The Chatbot years
The rules-based chatbot approach was effective for me when I began testing them a few years ago, yielding the expected responses.
Unless they aligned with the question response pair I established, the end-user's experience was average. During my tests, getting a good and appropriate response happened infrequently or required a monumental amount of work. Meeting such a variety of expectations and needs through these scenarios was very time-consuming.
Later chatbot versions had the capability to use variables and branches to guide / coerce users towards a specific path through fully formed questions to achieve the desired outcome. It reduced the complexity considerably, but forcing the user to follow a set path wasn't a great user experience or outcome for the end user.
I therefore gave up on chatbots, deciding the experience was still not great.
AI based Chatbots
So with me being so enthusiastic about AI, writing articles, and doing presentations about it frequently, GenAI based chatbots must now be my every other day hobby. And with all the hype and companies investing in GenAI chatbots this must be the solution I'd be looking for. Well, actually, no. And I'm surprised so many companies are investing in chatbots that are customer facing. Here's why:
Even though GenAI is capable of generating some amazing, diverse and often very creative responses in a chatbot scenario, I have not experienced reliability.
Reliable, predictable, and repeatable glory. I have not experienced that.
You can have (the statistical probability of it depends on the context of course), home run after home run using GenAI based Chatbots. But there will always be hallucinations, brain fart, error result moments. Depending on the complexity of the context and questions it may even throw GenAI way off course and result in wrong, unexpected or even very bad results.

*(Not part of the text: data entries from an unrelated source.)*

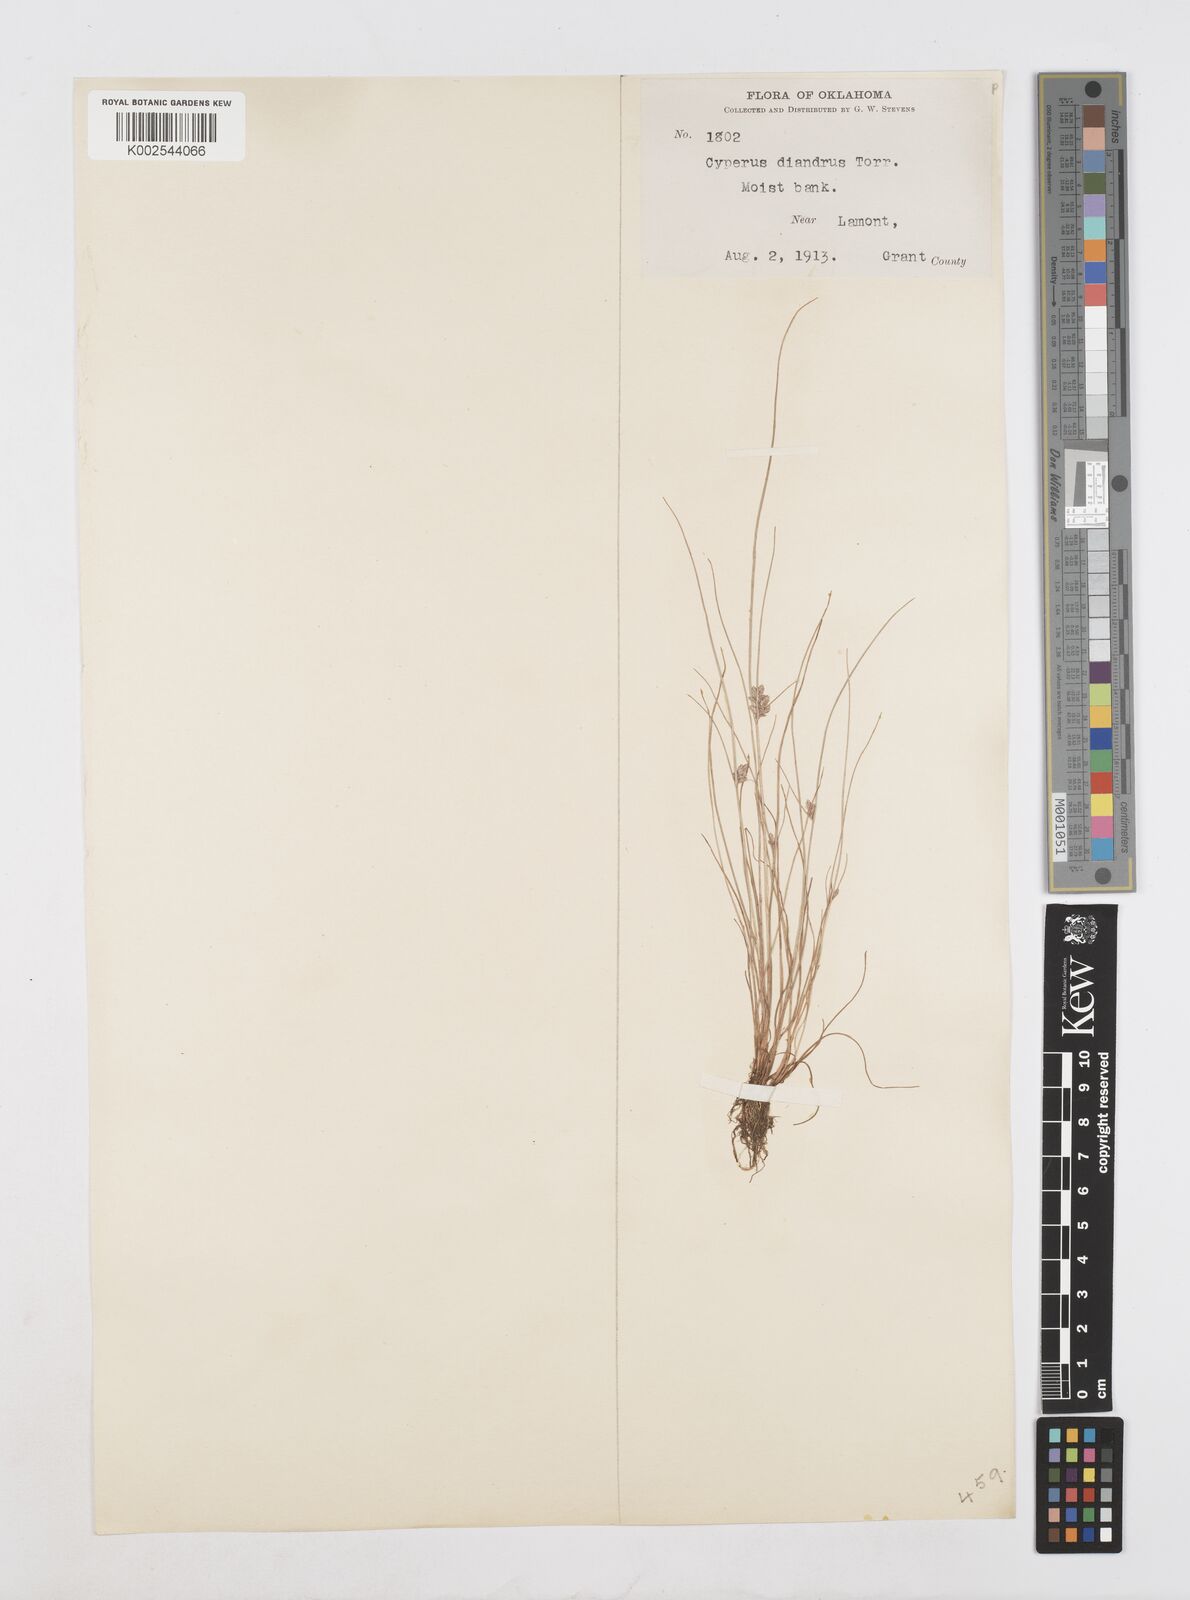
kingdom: Plantae
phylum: Tracheophyta
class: Liliopsida
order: Poales
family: Cyperaceae
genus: Cyperus
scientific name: Cyperus diandrus
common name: Low cyperus
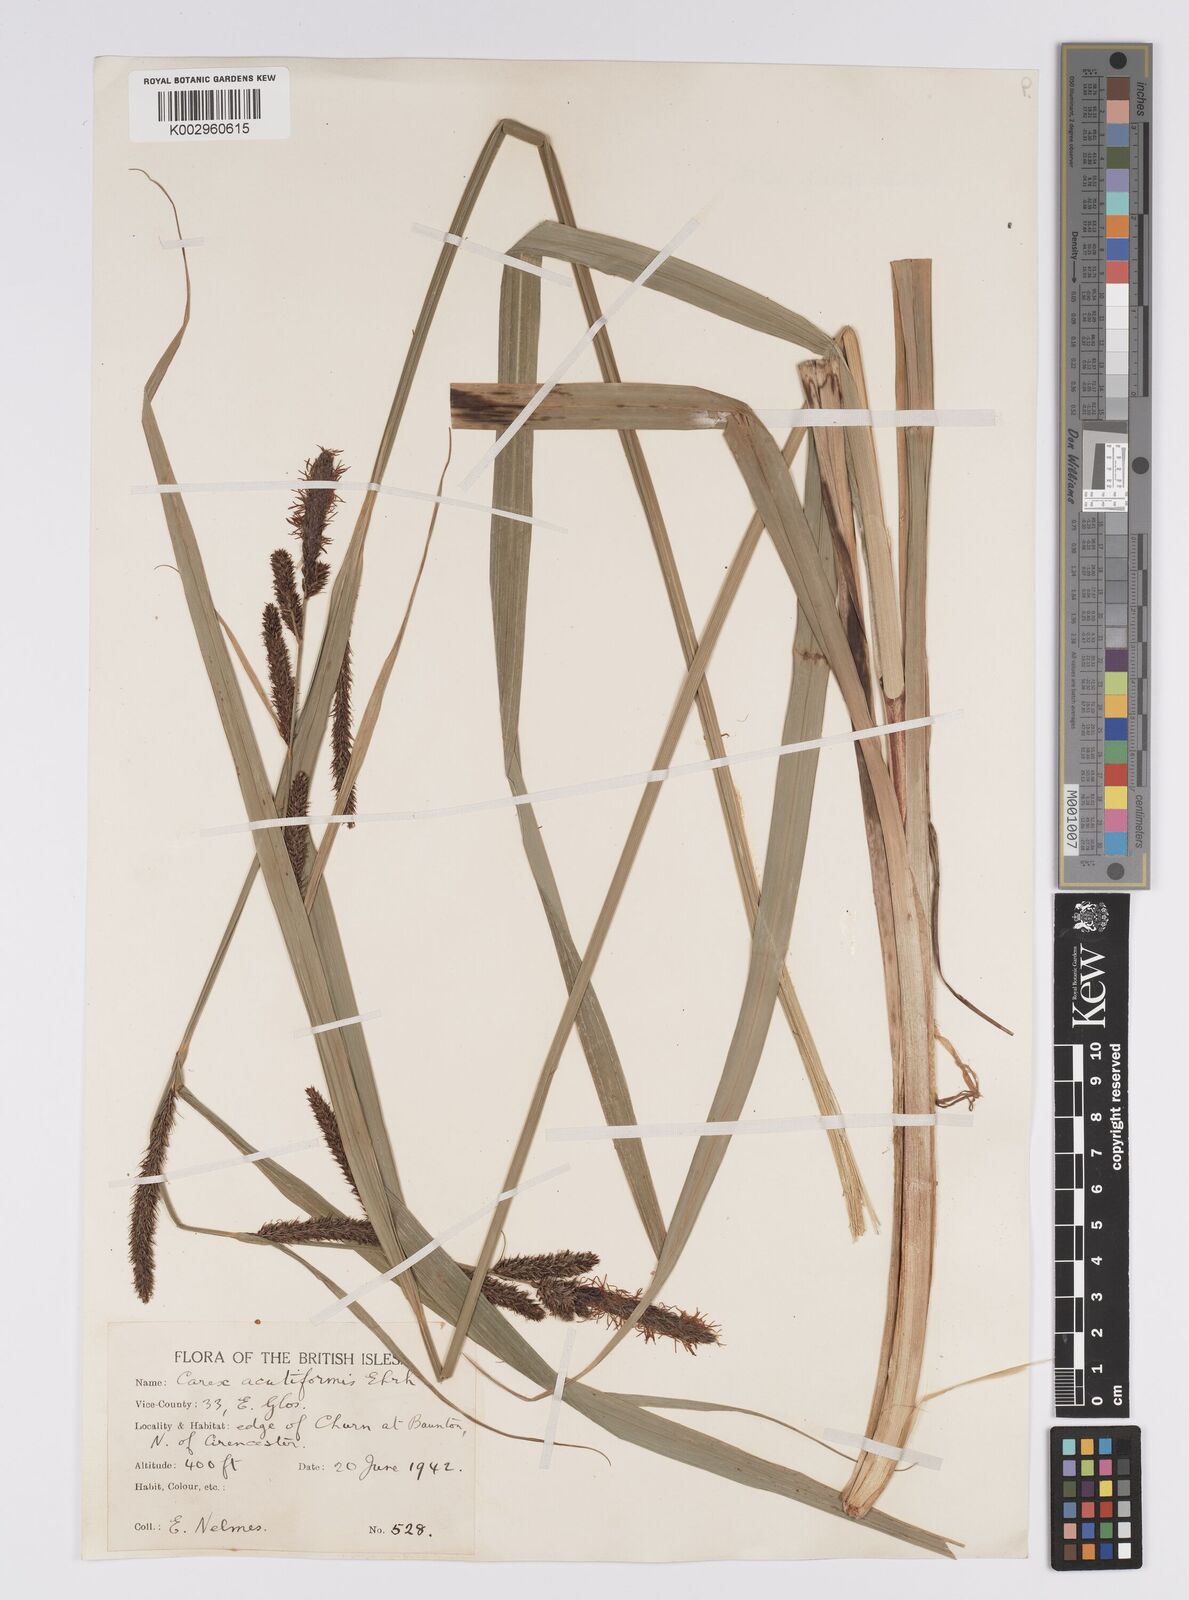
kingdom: Plantae
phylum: Tracheophyta
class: Liliopsida
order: Poales
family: Cyperaceae
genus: Carex
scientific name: Carex acutiformis
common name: Lesser pond-sedge
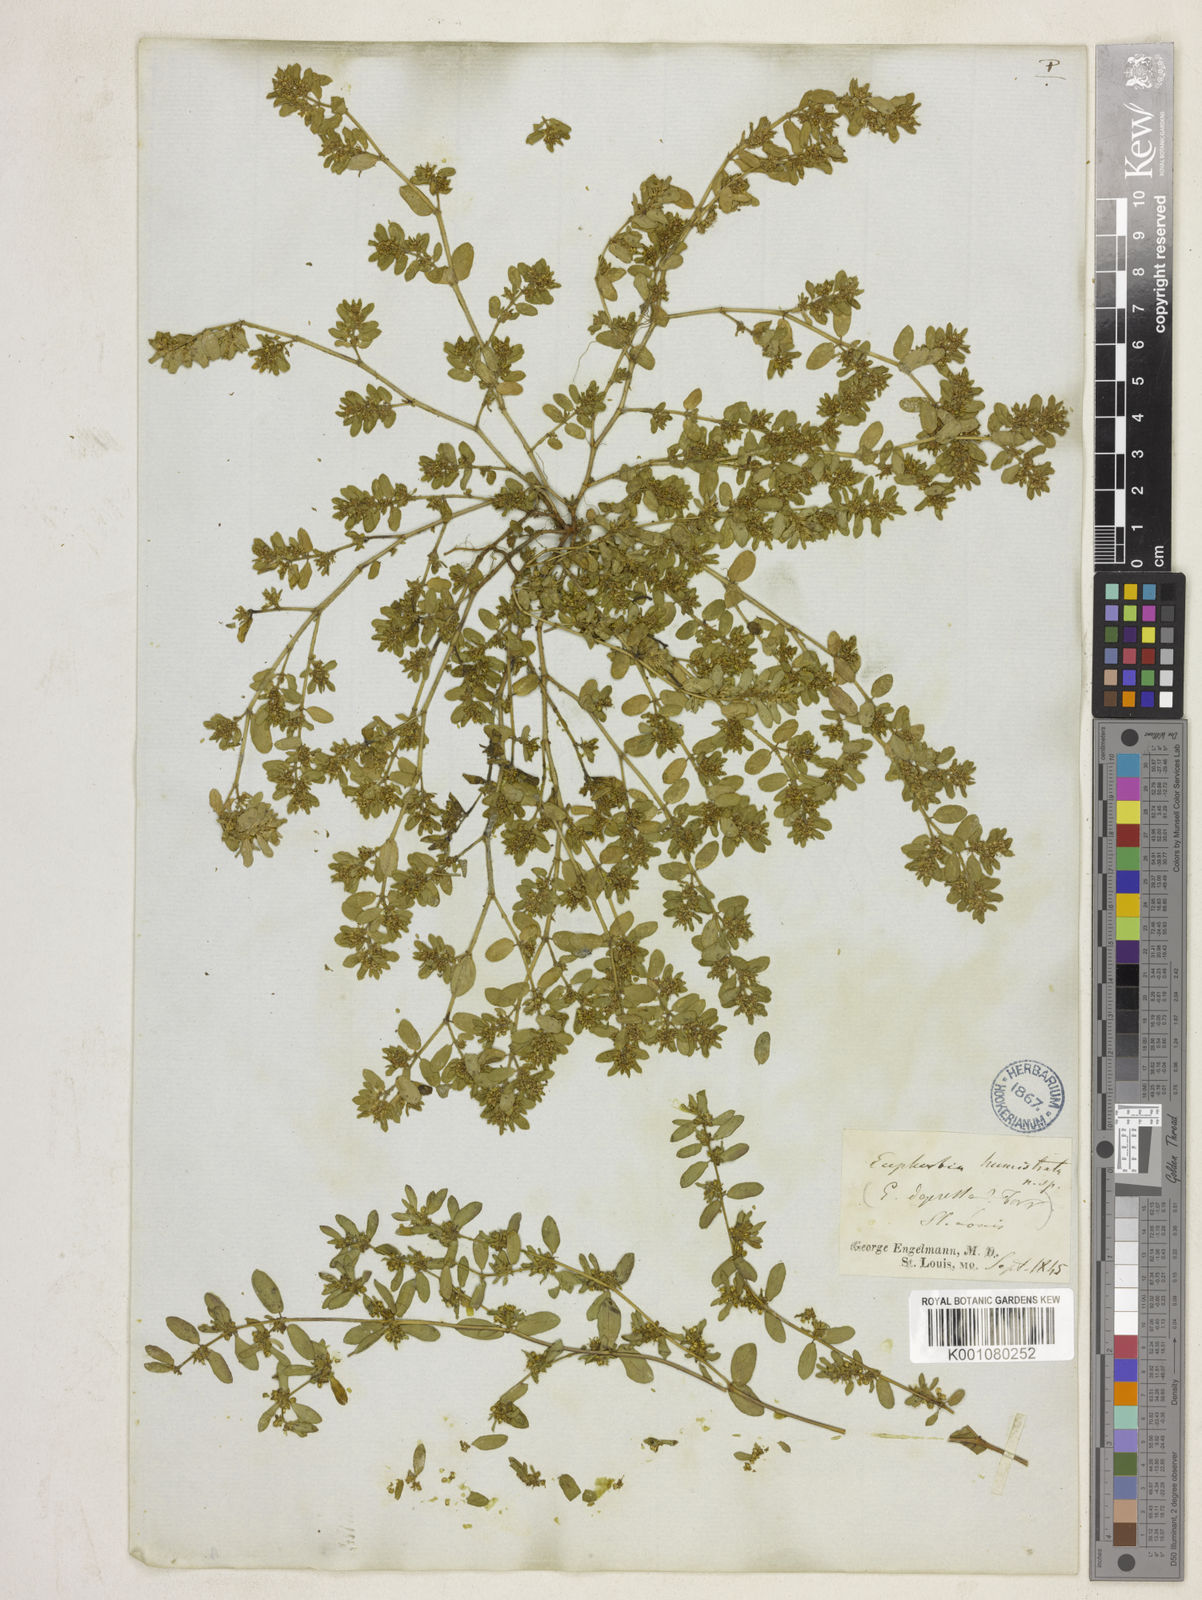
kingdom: Plantae
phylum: Tracheophyta
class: Magnoliopsida
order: Malpighiales
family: Euphorbiaceae
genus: Euphorbia
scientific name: Euphorbia
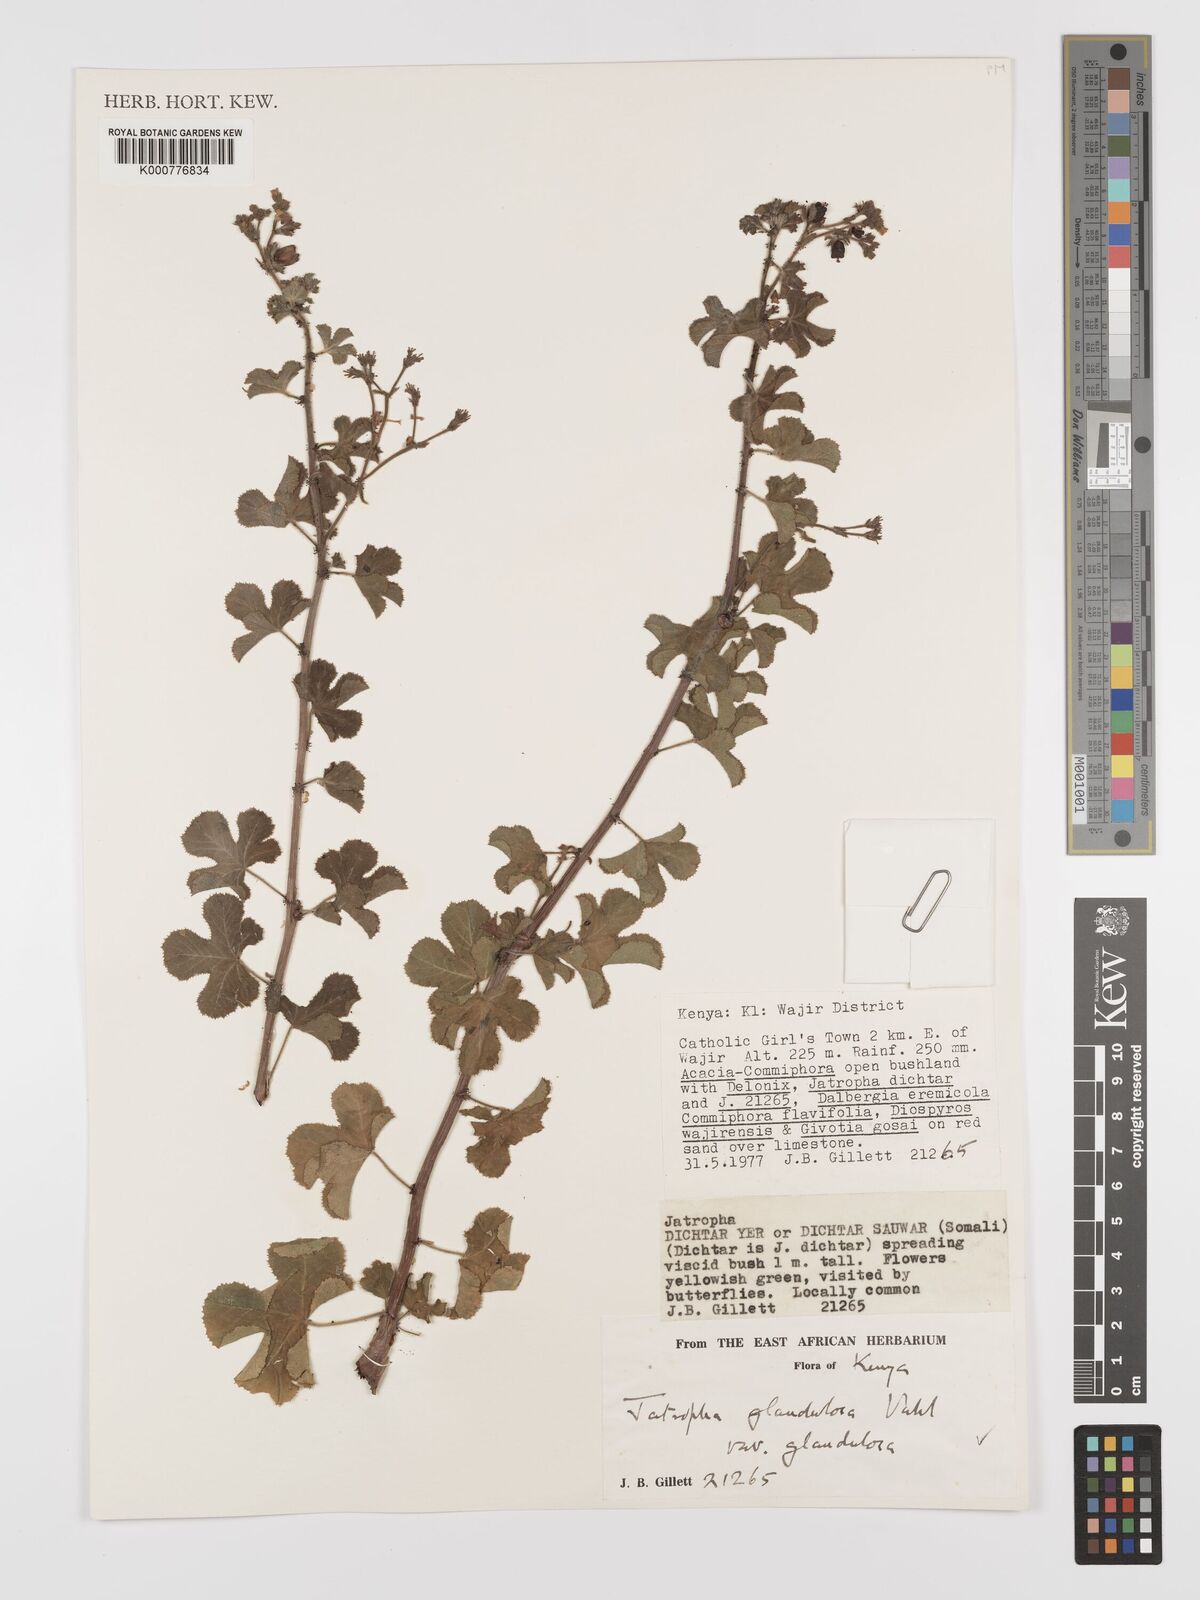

Is it that important you may say. Well when I can't predict what some system is going to say, to do, or not do, I would not consider that as a viable solution for a company. Maybe for amusement, "you never know what you will get", "surprise !".
But for customer service when people are frequently seeking help, or for resolution of an issue they have? I can't imagine how an unpredictable, unreliable and unrepeatable output is going to be appropriate.
With complicated questions, or what are called adversarial questions, ChatGPT, the best of the best, even the fine tuned LHRF version can't get to a 60% accuracy in the TruthfulQA set of questions.
These tests pull on certain functions that our brains may struggle with at first, but through reasoning are achievable, but these same functions we use are not currently available in LLMs used by GenAI. Even the best LLMs, like the optimised Reinforcement Learning from Human Feedback (RLHF) versions, struggle with these tests.
Some people believe that GenAI's inherent creative streak, which people have grown to love, is the reason behind this. I suspect however, this is more about GenAI missing key functions if we were comparing to the human brain and how it works.
Wouldn't a human brain do better?
I spoke about this in my recent The future of AI in Enterprise presentation at HumanMade's AI event, related to what professor Diettrich talks about in this video, one I refer to and explain from Mahowald and Ivanona's paper (ref: https://arxiv.org/abs/2301.06627) and the table below from their paper:
This falls down to, as professor Dietterich explains, how GenAI is missing functions from (our current understanding of) how the human brain works. And specifically what we have that LLMs are missing, as far as we know (given that OpenAI is no longer 'open' about the way GPT-4 is structured).
I've tested Chatbase and the AI Engine WordPress plugin (with embeddings / Pinecone). Both give great results, but the current GPT-4 model is simply not 100% reliable, reasonable or capable of repeatable results.
These 2 systems work well. The current LLM models they are connecting to, however, just don't give reliable results. The English configured version provided better results than a French version I set up with both Chatbase and the AI Engine.
To start with the French version using GPT-3.5 was constantly making up product or review page URLs when the setup was based on forcing it to only consider URLs from a specific set of URLs. But this also happened (although less) when I gained GPT-4 API access too.
Chatbots may not be a practical solution for customer-facing interactions until we reduce output errors and improve reliability. While using these systems as an assistant-based solution in a company makes sense, employees must still double-check any output from such tools. It's crucial for employees who use them to understand 'what good looks like', the correct answer, and to be able to spot issues right away.
The software renaissance; reducing society's technical debt
But like the article from Sequoia that summarises what they describe where we are as the first act of GenAI, as if we were part of a Shakespearean play, and that act 2 will be more interesting, I still feel that what the team over at SKVentures points to as a renaissance of the software world is far more interesting. When I see what Noel Tock is doing creating some amazing images and as I discussed with Christian Ulstrup, AI could help reduce society's technical debt by creating far cheaper software. And that all sounds far more interesting. Granted, Sequoia may make far less money (but the opposite could also be true).
As discussed here, talking about the good of open-source, SKVentures suggests that AI could have a really positive impact on the cost of software, cheaper and far more innovative software would reduce society's technical debt and finally follow the same downward trend that we have seen with CPUs, and other important hardware we need in the digital transformation of society in general:
It would be great if society can benefit from a software renaissance, one which benefits all of us, rather than being burdened by the technical debt SKVentures talks about.